Anyway, I'm too thirsty in this Arizona heat to think about germs, and right-side my glass so I can have some water twice.
Bouse is not a bad little town. It's situated on U.S. 60, connecting L.A. on the Pacific Coast with Norfolk, VA on the Atlantic Coast, via Phoenix and Amarillo, TX where it trips over Route 66 (L.A., to Chicago). In fact, had Hollywood chosen this route instead of "Route 66" for their early TV series, Tod Stiles (Martin Milner) and Buz Murdock (George Maharis), a couple of wanderlust adventurers with a Corvette, would've immortalized "Route 60", instead.
General Patton put this place on the map during WWII when he trained tank soldiers in the desert in nearby Camp Bouse. The armored tank along side Route 60 in Bouse is a tribute to those who valiantly fought and won the world's freedom during WWII.
After we walk back to the airstrip, departure seems every bit as uneventful as our arrival. Bill's got the slowest airplane, so he departs first. Neal's next in his 150. I'm last in the pack, and wouldn't you know, my airplane won't start? The battery is too weak to turn the engine. So, I hand-prop, but every time the engine pops, I can't get to the cockpit in time to give more throttle to keep it going. I feel like that guy with the jeep in "The Gods Must Be Crazy". Naturally, no one else is around, and the other guys are already en route home, oblivious to my problem. What I need is another pilot to operate the controls while I hand-prop the engine.
After about an hour, Bouse resident Del Brandon arrives with his electric gulf cart, complete with jumper cables. He's a pilot, figuring ahead of time that I need help. Such a guy! Within minutes, my engine is purring, eager to fly me home.
Once in the air, I have NO indication that the alternator is working, so I turn the master switch off to prevent the battery from going stone dead. Of course, airplane engines run just fine without electrical power (excepting engine spark to the plugs, which is provided by not one but two independent engine-driven magnetos), so it's no problem flying home with a discharged battery. The gyros, radio, fuel gauges and other electric stuff don't work, but the airplane flies the same without.

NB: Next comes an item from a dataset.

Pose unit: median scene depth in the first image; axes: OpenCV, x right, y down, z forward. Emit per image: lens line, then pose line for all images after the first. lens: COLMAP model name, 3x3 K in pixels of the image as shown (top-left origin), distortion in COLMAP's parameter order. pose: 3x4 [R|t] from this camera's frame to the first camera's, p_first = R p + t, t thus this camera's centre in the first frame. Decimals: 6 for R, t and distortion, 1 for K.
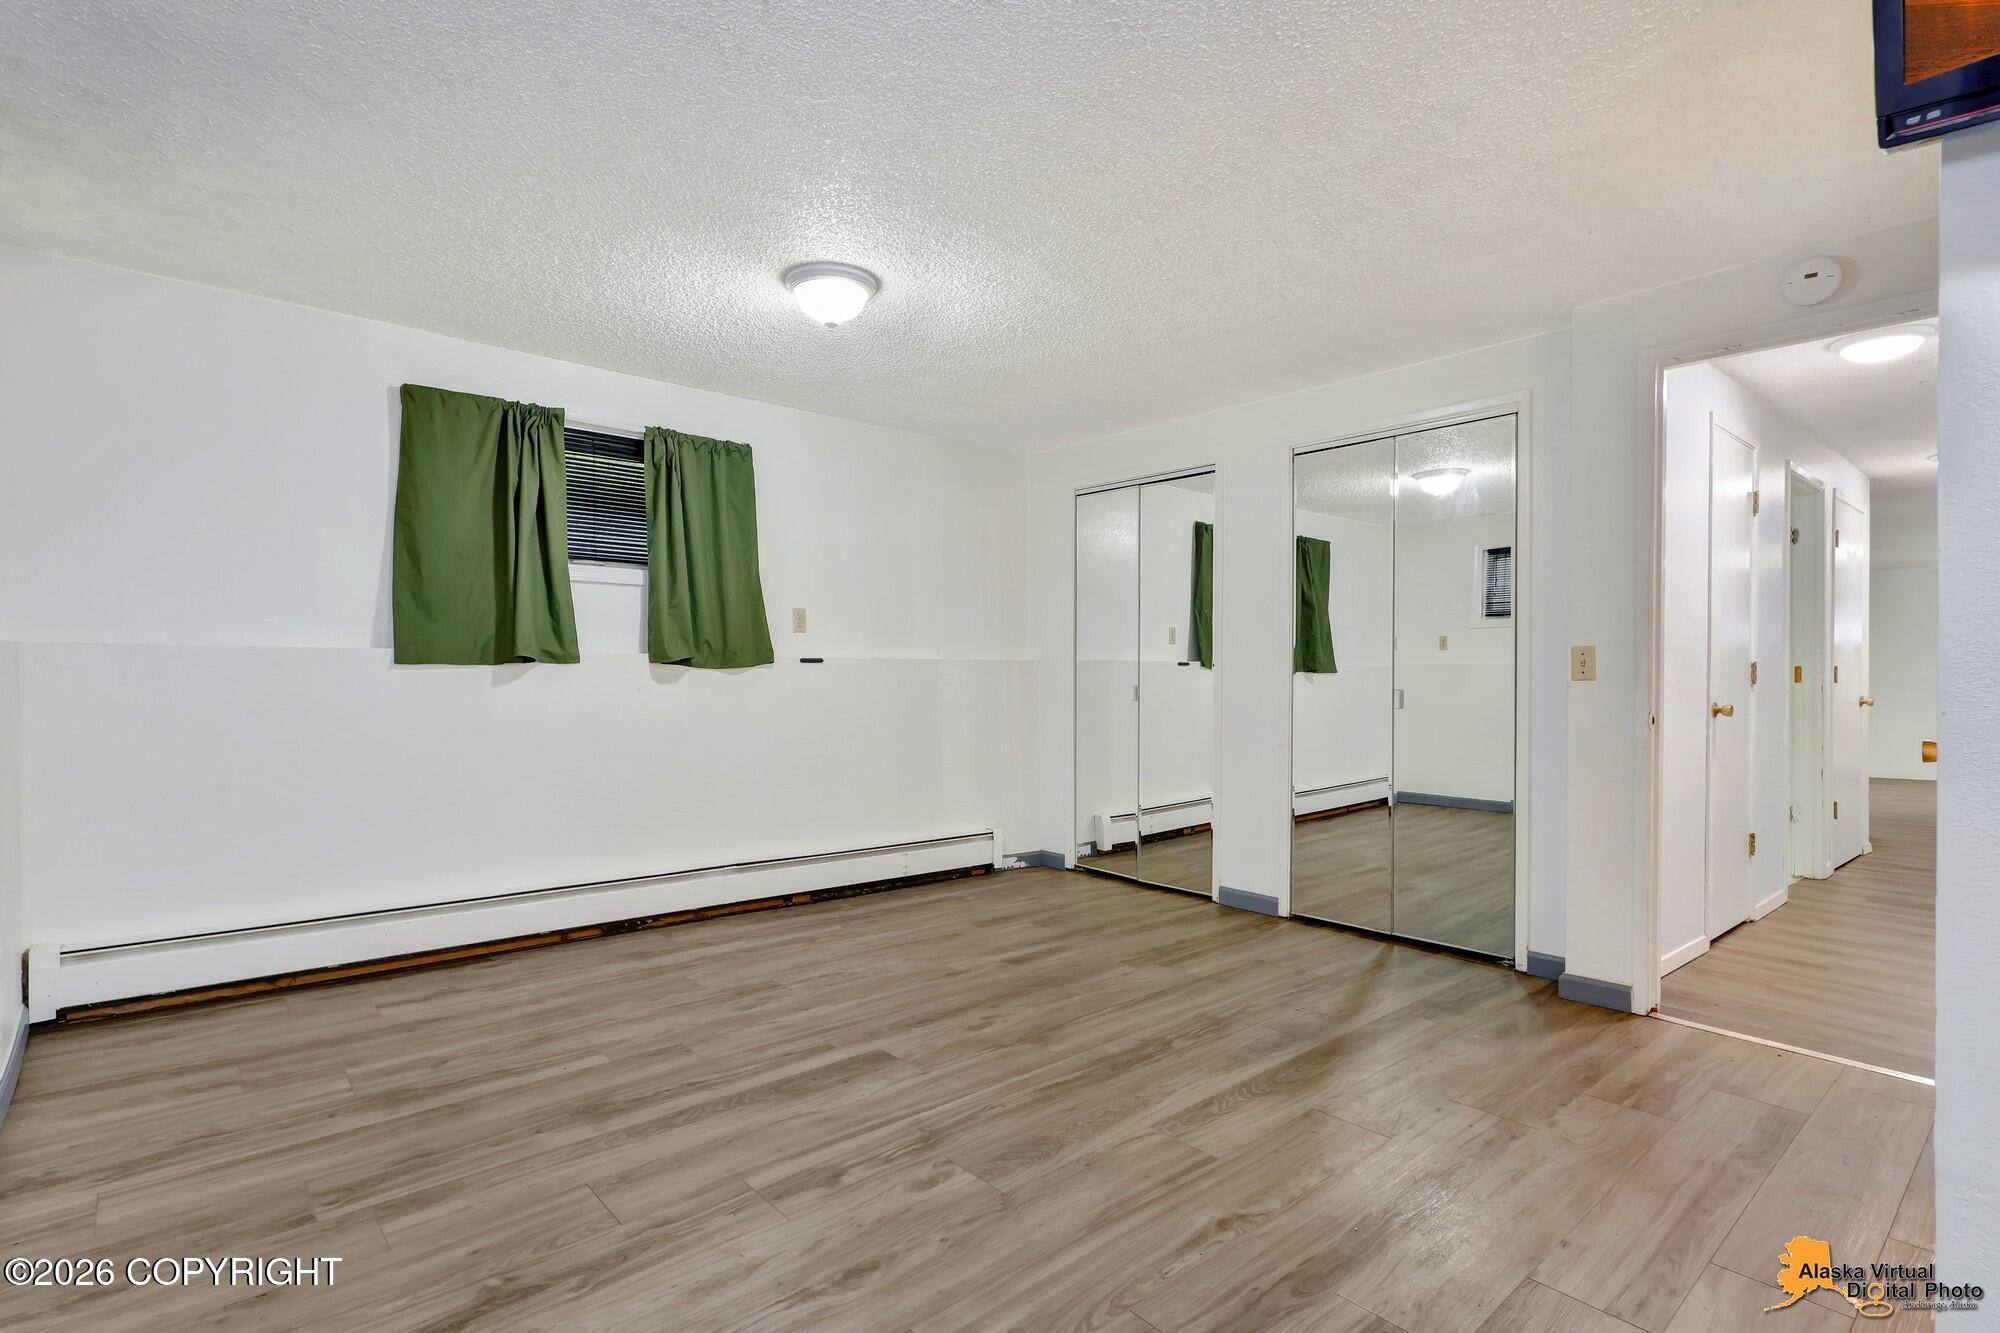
lens RADIAL K [[954.4, 0, 995.6], [0, 954.4, 662.3], [0, 0, 1]] dist [0.003802, -0.000169]
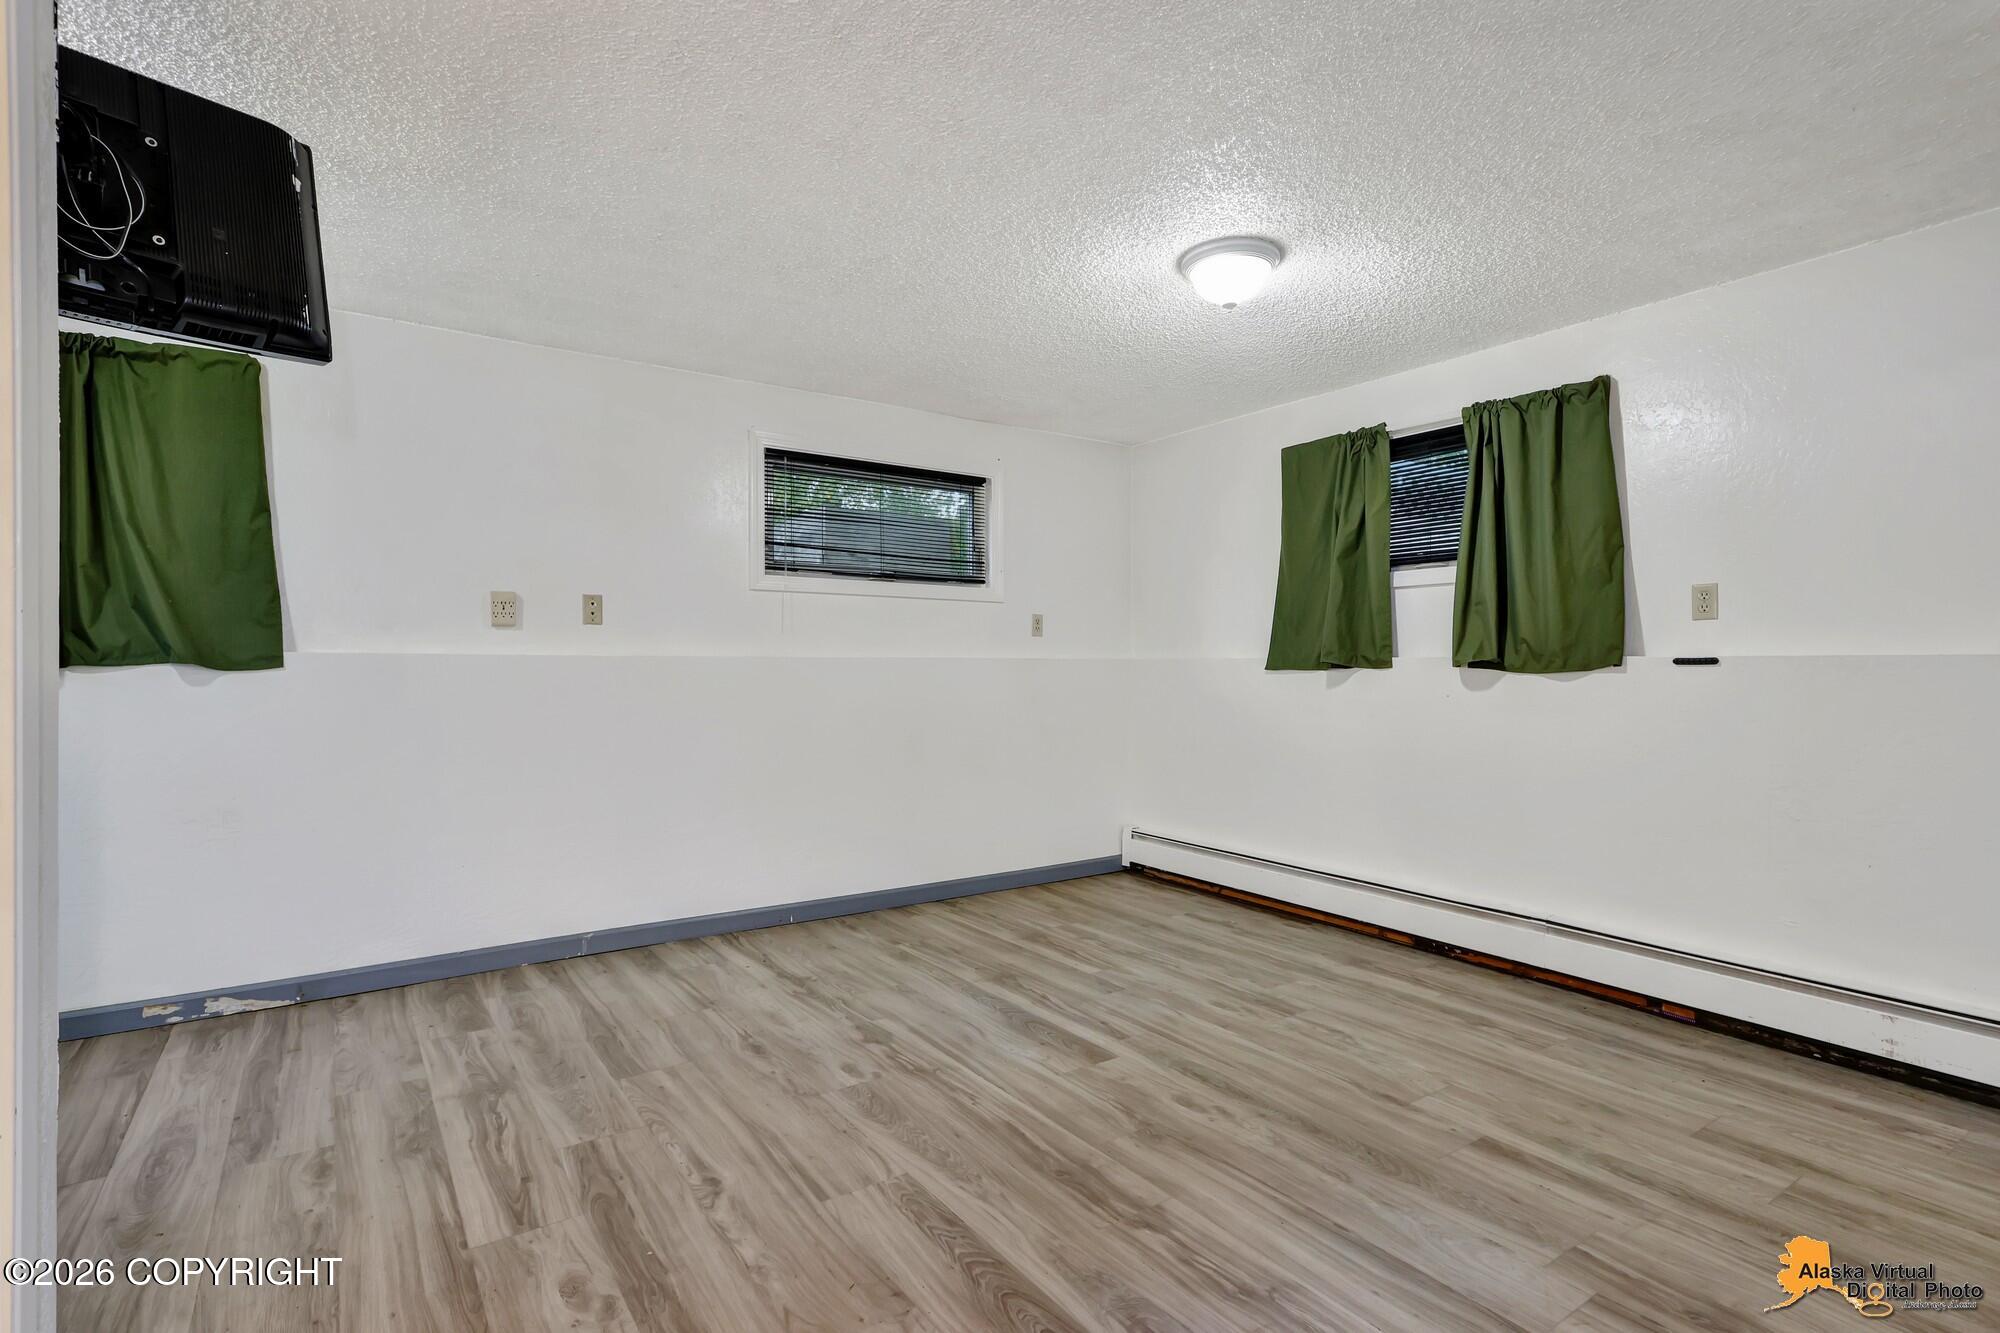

Only problem is on landing at Indian Hills. Without battery power, my electric flaps can't work. But that isn't all bad, either. I just land a bit faster than normal. It's just a little harder on the tires and brakes. Airplanes! Wonderfully engineered machines!
Once on the ground back at Indian Hills Airpark, I meet up with Bill and Neal, who say they were just about to mount a SAR (search and rescue) mission to find out what had happened to me. They also say that next time at least one pilot will circle the field to make sure the last person makes it off the airport okay.
As it is, all turned out fine. But on a remote desert strip, things could've been different -- without a gulf cart with lots of batteries handy.